Cigarettes contribute 43 per cent of revenue, and 84 per cent of Ebit. Management expects cigarette margins to recover in coming quarters though commodity costs related to cigarette manufacturing are rising. CGST Act enables track and trace mechanism, which may control smuggling.
FMCG contributes 28 per cent of revenue and 5 per cent of Ebit. The segment grew 4 per cent Y-o-Y, with demand in rural areas, offset by urban stress. Agriculture contributes 18 per cent of revenue and 7 per cent of Ebit. Revenue grew 10 per cent Y-o-Y, boosted by strong growth in spices and coffee. Spices growth leveraged the Guntur facility, while coffee benefited from demand in key regions. High-margin leaf tobacco exports continued to grow.
Wheat business opportunities are constrained by export restrictions. ITC plans to initiate commercial sales in nicotine and nicotine derivatives in the US and EU, where trials are underway.
Paper contributes 11 per cent of revenue, and 3 per cent of Ebit.

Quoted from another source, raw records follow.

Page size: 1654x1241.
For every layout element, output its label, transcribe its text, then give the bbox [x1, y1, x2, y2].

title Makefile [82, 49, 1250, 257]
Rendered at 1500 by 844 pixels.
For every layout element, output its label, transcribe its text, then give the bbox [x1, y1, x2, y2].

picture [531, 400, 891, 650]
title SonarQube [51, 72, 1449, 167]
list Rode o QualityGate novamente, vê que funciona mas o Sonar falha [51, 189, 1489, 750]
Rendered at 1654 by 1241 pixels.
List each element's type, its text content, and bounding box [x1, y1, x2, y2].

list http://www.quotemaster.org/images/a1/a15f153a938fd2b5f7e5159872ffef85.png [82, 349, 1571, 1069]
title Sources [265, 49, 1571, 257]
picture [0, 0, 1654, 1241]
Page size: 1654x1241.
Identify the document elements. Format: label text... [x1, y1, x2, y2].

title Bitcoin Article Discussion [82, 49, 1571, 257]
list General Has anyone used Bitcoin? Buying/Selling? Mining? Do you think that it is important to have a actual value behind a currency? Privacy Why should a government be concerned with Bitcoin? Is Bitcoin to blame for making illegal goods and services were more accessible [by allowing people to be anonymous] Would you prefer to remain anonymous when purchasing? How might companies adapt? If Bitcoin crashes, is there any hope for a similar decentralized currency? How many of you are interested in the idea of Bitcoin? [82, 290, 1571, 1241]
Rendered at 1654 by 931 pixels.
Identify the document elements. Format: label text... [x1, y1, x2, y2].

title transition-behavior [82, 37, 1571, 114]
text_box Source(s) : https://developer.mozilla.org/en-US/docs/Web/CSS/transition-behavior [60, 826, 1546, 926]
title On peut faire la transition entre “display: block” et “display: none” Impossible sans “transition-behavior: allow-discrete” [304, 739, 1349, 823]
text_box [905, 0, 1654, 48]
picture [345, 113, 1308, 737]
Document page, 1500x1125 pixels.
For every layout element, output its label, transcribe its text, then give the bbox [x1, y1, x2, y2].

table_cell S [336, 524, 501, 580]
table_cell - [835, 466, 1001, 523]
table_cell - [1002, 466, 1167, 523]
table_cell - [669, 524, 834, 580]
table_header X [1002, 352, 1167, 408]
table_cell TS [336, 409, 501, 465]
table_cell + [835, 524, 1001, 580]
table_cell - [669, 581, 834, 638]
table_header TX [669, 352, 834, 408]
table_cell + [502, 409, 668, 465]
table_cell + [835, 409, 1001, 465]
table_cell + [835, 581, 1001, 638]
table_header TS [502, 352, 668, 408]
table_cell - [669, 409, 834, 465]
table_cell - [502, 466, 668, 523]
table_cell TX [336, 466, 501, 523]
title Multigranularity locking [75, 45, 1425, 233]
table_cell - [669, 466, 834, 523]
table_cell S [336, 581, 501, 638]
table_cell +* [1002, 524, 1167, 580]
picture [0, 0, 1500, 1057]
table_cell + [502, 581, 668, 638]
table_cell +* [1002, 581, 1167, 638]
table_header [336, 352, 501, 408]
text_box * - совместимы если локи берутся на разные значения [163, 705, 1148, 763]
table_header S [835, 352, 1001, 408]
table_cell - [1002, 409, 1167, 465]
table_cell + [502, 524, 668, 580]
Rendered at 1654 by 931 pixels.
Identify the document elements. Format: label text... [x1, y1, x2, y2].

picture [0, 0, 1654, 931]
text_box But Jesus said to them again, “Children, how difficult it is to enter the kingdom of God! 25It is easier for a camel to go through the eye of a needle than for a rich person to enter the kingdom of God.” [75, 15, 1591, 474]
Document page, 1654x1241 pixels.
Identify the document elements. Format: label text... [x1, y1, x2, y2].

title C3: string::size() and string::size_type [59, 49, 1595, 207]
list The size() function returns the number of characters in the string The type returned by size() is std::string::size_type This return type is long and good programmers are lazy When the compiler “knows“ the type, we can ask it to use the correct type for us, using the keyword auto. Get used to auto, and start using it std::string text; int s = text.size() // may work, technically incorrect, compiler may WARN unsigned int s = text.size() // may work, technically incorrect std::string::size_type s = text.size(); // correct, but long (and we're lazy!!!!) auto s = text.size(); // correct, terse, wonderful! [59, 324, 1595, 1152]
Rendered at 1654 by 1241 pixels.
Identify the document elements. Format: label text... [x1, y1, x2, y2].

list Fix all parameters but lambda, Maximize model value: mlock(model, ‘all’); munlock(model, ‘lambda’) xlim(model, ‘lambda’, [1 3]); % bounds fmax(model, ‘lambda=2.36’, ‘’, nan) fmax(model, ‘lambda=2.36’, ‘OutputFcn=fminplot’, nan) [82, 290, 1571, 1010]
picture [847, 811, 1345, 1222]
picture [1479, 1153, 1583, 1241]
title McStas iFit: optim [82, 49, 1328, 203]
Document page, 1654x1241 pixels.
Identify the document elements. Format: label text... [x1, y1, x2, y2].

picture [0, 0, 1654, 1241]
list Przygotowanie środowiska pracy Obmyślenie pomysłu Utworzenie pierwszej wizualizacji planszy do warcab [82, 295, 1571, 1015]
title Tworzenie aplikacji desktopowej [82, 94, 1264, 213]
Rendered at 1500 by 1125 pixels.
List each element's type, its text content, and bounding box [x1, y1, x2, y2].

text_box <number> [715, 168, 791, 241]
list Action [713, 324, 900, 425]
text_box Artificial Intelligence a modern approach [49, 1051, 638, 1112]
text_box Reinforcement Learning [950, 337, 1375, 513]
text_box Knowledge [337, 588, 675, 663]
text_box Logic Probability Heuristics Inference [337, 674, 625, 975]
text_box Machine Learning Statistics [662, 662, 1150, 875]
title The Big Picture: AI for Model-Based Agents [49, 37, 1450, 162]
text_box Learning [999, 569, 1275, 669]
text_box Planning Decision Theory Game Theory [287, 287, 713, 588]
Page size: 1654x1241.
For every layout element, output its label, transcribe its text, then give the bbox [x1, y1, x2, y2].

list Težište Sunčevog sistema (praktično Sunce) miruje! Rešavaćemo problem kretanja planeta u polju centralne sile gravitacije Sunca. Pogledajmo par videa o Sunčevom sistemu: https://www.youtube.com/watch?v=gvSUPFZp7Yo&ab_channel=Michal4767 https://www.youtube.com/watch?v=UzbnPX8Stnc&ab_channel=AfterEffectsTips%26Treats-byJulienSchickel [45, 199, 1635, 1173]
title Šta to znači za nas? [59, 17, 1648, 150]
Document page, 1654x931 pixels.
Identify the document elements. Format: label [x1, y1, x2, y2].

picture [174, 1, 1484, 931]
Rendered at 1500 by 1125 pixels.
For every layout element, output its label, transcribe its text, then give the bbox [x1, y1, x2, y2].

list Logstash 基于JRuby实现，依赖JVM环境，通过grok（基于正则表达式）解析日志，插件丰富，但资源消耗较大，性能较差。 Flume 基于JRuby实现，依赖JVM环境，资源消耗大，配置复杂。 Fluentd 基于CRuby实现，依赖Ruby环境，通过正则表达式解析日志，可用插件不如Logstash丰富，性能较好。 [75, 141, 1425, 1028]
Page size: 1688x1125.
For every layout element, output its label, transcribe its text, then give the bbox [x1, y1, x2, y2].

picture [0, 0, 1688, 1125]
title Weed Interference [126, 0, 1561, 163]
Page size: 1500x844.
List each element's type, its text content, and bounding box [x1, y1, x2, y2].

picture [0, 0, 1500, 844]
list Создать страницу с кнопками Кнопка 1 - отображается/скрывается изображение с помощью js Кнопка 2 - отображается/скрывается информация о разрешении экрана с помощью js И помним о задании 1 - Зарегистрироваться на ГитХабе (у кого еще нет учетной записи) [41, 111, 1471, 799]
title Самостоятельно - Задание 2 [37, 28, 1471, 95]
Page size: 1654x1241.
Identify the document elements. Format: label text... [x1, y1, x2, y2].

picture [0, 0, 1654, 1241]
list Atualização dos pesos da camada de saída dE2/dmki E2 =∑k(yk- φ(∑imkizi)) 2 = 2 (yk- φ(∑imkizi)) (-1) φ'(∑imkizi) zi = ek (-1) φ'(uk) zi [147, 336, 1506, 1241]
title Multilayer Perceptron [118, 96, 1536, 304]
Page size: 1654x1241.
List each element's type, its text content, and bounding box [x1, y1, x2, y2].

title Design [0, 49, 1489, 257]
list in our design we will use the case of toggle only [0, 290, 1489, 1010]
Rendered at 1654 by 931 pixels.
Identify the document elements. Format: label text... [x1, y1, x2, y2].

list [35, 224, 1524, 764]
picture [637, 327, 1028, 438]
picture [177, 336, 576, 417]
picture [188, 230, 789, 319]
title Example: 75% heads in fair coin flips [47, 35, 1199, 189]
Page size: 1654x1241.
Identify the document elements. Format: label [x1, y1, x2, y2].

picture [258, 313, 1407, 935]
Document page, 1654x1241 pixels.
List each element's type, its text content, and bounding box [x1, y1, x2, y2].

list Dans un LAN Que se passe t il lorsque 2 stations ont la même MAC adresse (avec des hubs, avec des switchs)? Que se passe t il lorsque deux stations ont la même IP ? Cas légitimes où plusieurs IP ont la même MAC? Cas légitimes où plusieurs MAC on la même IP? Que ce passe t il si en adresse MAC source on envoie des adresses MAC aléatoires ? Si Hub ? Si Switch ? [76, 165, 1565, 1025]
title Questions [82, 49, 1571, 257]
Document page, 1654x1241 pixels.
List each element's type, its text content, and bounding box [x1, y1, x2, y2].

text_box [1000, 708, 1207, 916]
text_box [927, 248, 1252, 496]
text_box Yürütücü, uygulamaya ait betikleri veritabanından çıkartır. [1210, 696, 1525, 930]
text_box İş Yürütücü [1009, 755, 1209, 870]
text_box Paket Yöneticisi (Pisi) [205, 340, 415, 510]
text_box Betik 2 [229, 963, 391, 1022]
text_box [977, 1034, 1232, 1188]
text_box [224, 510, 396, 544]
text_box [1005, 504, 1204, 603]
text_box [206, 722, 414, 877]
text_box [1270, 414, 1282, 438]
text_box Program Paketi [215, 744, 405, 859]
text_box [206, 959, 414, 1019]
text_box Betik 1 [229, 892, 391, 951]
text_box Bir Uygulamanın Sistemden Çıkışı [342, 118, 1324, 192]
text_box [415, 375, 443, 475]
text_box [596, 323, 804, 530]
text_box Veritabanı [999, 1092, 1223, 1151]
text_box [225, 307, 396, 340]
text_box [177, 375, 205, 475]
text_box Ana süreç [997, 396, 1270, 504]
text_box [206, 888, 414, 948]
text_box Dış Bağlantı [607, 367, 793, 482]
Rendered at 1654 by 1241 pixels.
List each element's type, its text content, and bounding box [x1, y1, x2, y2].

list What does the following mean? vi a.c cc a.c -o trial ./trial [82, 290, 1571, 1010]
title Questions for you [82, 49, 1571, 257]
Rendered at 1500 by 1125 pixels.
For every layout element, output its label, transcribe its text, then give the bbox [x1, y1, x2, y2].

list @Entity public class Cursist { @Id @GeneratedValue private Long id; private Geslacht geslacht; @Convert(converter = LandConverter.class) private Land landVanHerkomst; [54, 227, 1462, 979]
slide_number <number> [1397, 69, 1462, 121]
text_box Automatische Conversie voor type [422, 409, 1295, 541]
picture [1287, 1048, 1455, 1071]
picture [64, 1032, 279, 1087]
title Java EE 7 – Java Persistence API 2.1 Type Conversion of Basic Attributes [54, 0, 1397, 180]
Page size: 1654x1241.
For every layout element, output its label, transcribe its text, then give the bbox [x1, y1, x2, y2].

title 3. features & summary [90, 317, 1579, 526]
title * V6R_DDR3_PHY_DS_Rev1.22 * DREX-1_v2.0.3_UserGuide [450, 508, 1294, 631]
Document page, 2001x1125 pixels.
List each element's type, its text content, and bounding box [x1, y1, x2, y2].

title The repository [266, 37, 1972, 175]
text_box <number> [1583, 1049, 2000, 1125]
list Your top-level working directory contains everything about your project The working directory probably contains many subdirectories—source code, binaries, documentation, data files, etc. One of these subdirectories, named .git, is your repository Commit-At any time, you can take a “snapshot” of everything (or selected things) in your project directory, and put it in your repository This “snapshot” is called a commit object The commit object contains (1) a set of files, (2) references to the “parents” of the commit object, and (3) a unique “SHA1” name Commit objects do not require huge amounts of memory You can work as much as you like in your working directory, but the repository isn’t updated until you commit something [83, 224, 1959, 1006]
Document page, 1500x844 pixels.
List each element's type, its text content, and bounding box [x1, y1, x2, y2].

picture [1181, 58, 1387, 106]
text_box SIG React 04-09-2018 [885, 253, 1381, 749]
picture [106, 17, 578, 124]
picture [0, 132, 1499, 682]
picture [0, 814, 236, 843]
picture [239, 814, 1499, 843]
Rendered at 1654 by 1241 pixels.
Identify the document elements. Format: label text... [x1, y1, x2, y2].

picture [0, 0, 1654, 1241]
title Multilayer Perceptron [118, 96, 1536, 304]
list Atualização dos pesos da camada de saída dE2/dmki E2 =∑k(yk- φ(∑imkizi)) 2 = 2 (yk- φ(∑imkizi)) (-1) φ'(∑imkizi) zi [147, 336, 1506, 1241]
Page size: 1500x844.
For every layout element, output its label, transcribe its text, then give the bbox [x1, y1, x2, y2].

Margin contracted by 464bps YoY to 9.6 per cent, due to rising wood costs and ocean freight. Revenue grew 3 per cent Y-o-Y, driven by exports, while domestic demand was weak.
ITC has announced 100 per cent acquisitions of Ample Foods Private Limited (AFPL) and Meat and Spice Private Limited (MSPL). MSPL owns a 43 per cent stake in AFPL. Both the entities manufacture ready-to-cook snacks & meals, sauces & condiments, raw & deli meat, etc., under the brand names ‘Prasuma’ and ‘Meatigo’.
The frozen, chilled, and ready-to-cook foods industry is valued at over Rs 10,000 crore and is poised for rapid growth. The consolidated turnover of this segment stood at Rs 1,310 crore in FY24. However, the M&A may occur in stages, with full acquisition in calendar year 2028 and initial payment of Rs 131 cr to acquire 62.5 per cent of AFPL.
Earnings estimates must factor in the demerger of the hotels business along with lower operating margins in FMCG and cigarettes.